"""

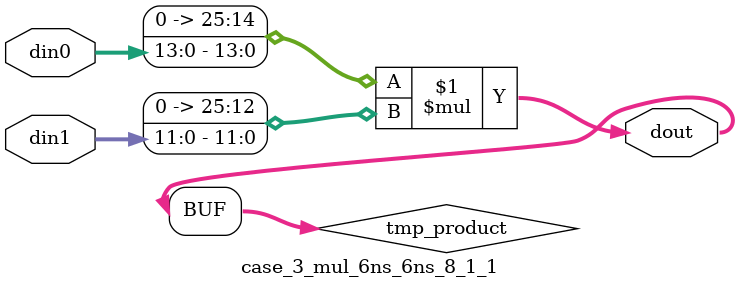
<source format=v>

`timescale 1 ns / 1 ps

 module case_3_mul_6ns_6ns_8_1_1(din0, din1, dout);
parameter ID = 1;
parameter NUM_STAGE = 0;
parameter din0_WIDTH = 14;
parameter din1_WIDTH = 12;
parameter dout_WIDTH = 26;

input [din0_WIDTH - 1 : 0] din0; 
input [din1_WIDTH - 1 : 0] din1; 
output [dout_WIDTH - 1 : 0] dout;

wire signed [dout_WIDTH - 1 : 0] tmp_product;
























assign tmp_product = $signed({1'b0, din0}) * $signed({1'b0, din1});











assign dout = tmp_product;





















endmodule

</source>
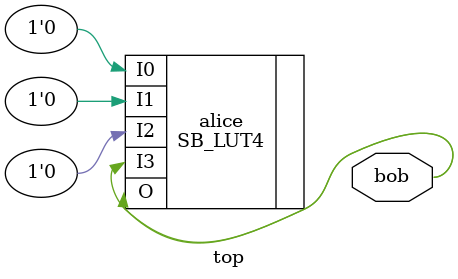
<source format=v>
module top(output bob);
	(* syn_noprune *)
	SB_LUT4 #(
		.LUT_INIT(16'b0000_0000_0000_0000)
	) alice (
		.I0(1'b0),
		.I1(1'b0),
		.I2(1'b0),
		.I3(bob),
		.O(bob)
	);
endmodule

</source>
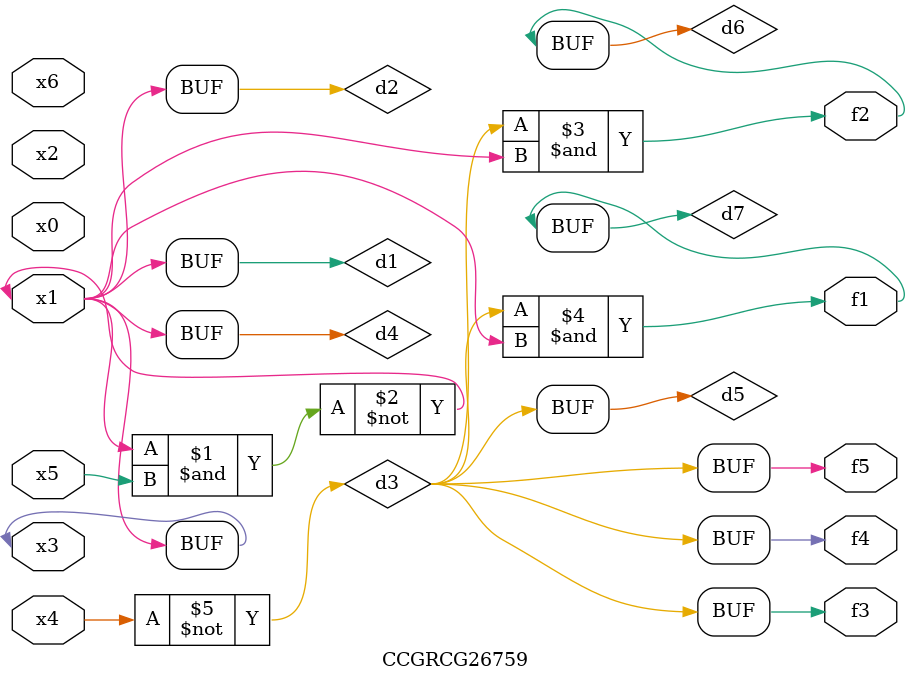
<source format=v>
module CCGRCG26759(
	input x0, x1, x2, x3, x4, x5, x6,
	output f1, f2, f3, f4, f5
);

	wire d1, d2, d3, d4, d5, d6, d7;

	buf (d1, x1, x3);
	nand (d2, x1, x5);
	not (d3, x4);
	buf (d4, d1, d2);
	buf (d5, d3);
	and (d6, d3, d4);
	and (d7, d3, d4);
	assign f1 = d7;
	assign f2 = d6;
	assign f3 = d5;
	assign f4 = d5;
	assign f5 = d5;
endmodule

</source>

"""

## PROBLEM STATEMENT
Answer with a single number: the count of lines in the entries that hold the word "parameter".

## ANSWER TO THE EXERCISE
5